Everything is a little hazy. You feel like you got hit by a station wagon as it plowed through a farmers market. Panic is everywhere. Life has gotten really dark. You are not sure what is real. But, it is all real. You are in Donald Trump’s America, and everything feels wrong.
Around now you realize something that should have been obvious earlier. We are living in the darkest timeline. A fissure in reality happened sometime in the past (I am guessing it is when Jimmy Fallon tussled Donald’s hair). Either way, we all got stuck in the most grim of the alternate universes. It all makes sense now. Whatever is the worst case scenario for something is exactly what happens now. Government agencies are now run by people who want to destroy that specific agency. Many federal employees are being silenced. The EPA is practically shut down. The United States may drop out of NATO and the United Nations. White House officials are completely fine with outright lying to the public and letting the public know this. Nazis have resurfaced. White supremacists are harassing Shia Labeouf.

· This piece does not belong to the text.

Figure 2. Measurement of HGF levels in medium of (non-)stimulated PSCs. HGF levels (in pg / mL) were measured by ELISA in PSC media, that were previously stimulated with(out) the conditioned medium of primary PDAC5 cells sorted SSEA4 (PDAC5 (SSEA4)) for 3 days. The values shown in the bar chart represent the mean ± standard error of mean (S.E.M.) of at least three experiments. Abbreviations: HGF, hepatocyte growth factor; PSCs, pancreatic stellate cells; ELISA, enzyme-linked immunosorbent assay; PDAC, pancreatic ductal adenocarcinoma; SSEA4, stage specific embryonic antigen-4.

Now it looks like health care is going to change in a big way very soon. The GOP controlled Congress is eagerly dismantling the Affordable Care Act (a.k.a. Obamacare). Unfortunately the Republicans are not too forthcoming on what will take its place. Perhaps things will revert back to our previous private health care system but with higher premiums for some reason. Or Congress could replace Obamacare with what they call “Trumpcare” which would be an almost word-for-word replica of Obamacare but with higher premiums for some reason. At the same time, major insurance companies are strategizing. A federal judge recently blocked the multi-billion dollar merger between Aetna and Humana citing anti-trust laws. The merger between Anthem and Cigna is still pending. But in Trump’s America, it is only a matter of time before anti-trust laws are abolished and companies are free to do whatever they want.

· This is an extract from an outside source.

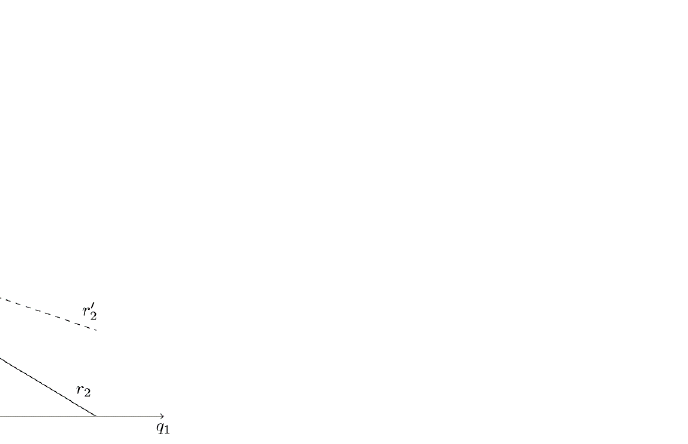
Figure 4. The Subgame-Perfect Nash Equilibrium ( SPNE ) When Owners Hire CEOs Who Underestimate Product Substitutability.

All of this leads you struggling for answers. How can we fix the American health care system? How can we provide adequate and affordable health care for all Americans? Is such a thing even possible?

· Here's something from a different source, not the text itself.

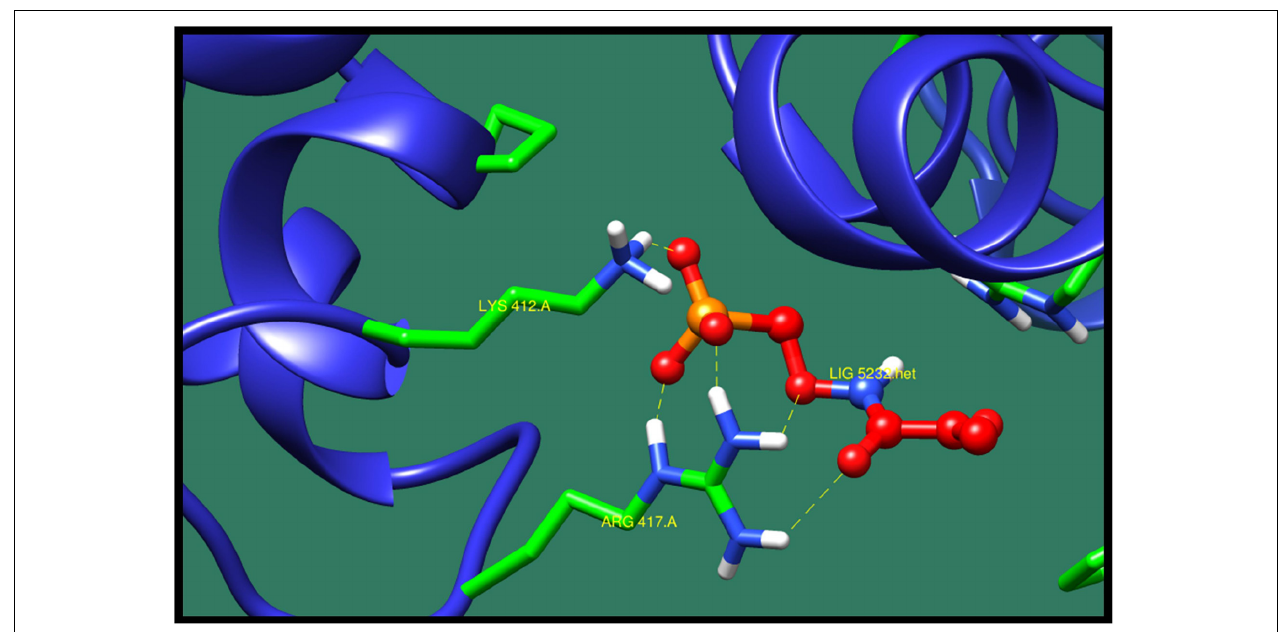
FIGURE 4 | Interaction of chromosomal replication initiator protein DnaA with ZINC71782058 (colored in red). The interacting residues (green) are shown bonding (dotted lines) with the ligand. TABLE 7 | Transcriptional regulator CtsR and its interaction profile with docked compounds their ZINC ID, minimized energy, number of interactions, dock score, and interactive residues. ZINC ID Number of interactions Interacting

Thankfully, the Official Moon Base Party of the United States of America has the answers. We have spent weeks formulating an alternative to Obamacare. We would like to present to you MoonCare, a new and comprehensive health care plan for all Americans.
Let’s face it. You are in the darkest timeline now. The traditional private, government assisted, or single-payer insurance programs are not going to be enough to cover the strange new risks you will face in your day-to-day life. That is where MoonCare comes in. MoonCare provides you with full coverage for the upcoming events in the darkest, most-terrible timeline. Get your arm bitten off by a Denny’s fry cook? Doctors under MoonCare can put a machine gun on the stump. End up in an insane asylum after witnessing your loved ones devoured by bees? MoonCare can get you fresh bed sheets. Accidentally find yourself in Florida? MoonCare specialists can helicopter you out of there!
Forget waiting on Congress to decide on your health care. We made MoonCare available right now! MoonCare will replace your old insurance coverage which will be rendered obsolete anyway in 2019 when anti-abortion laws broaden enough that all hospitals are closed. Is it affordable? Of course not. Darkest timeline, remember? But you are going to need all the insurance you can get when super intelligent wolves acquire a taste for human flesh.
MoonCare will provide three levels of health care services. You can choose the one that is right for you and your loved ones.
Level 1: AdvancedCare™ Deluxe Health Care Package
The basic membership level includes a goatee to help you blend in amongst a country of evil alter egos.
Premiums: $600 per month (plus $1500 per additional family member per month)
Deductible: Irrelevant because we are not going to pay for anything.
Rx Plan: Here is some old Claritin we found in your mom’s cabinet.
Benefits: You got the goatee, didn’t you?
Level 2: MegaCare™ Premium Advantage Plus 2
This upgraded plan provides you and your family with more coverage.
Premiums: $1900 per month (this is an individual plan that does not cover families)
Deductible: $1.2 million
Rx Plan: Here is a baseball bat. Walgreen’s closes at 10.
Benefits: Level 2 members will have 24/7 access to our medical hotline. For 2 hours a day, experts can type your medical information into Google and read you the results. For the remaining 22 hours, this phone number becomes a sex line.
Level 3: The Good One.
The only membership level that would remotely qualify as insurance.
Premiums: Everything you own plus everything your neighbor owns.
Rx Plan: A stolen prescription pad and a pen.
Benefits: Do you remember all those cool benefits we mentioned earlier? This is the only level with any of that.
You need MoonCare, and you cannot afford to wait much longer. We are working on getting back to the Prime Timeline, but until we get the flux capacitors working, get MoonCare! Just remember: do not come crying to us when a witch doctor turns your dog into a locust-spewing hellbeast. If you had MoonCare, you could have fought off that witch doctor with an eyepatch and a laser chainsaw.
Legal Disclaimer: MoonCare does not cover attacks by ass-crack bandits.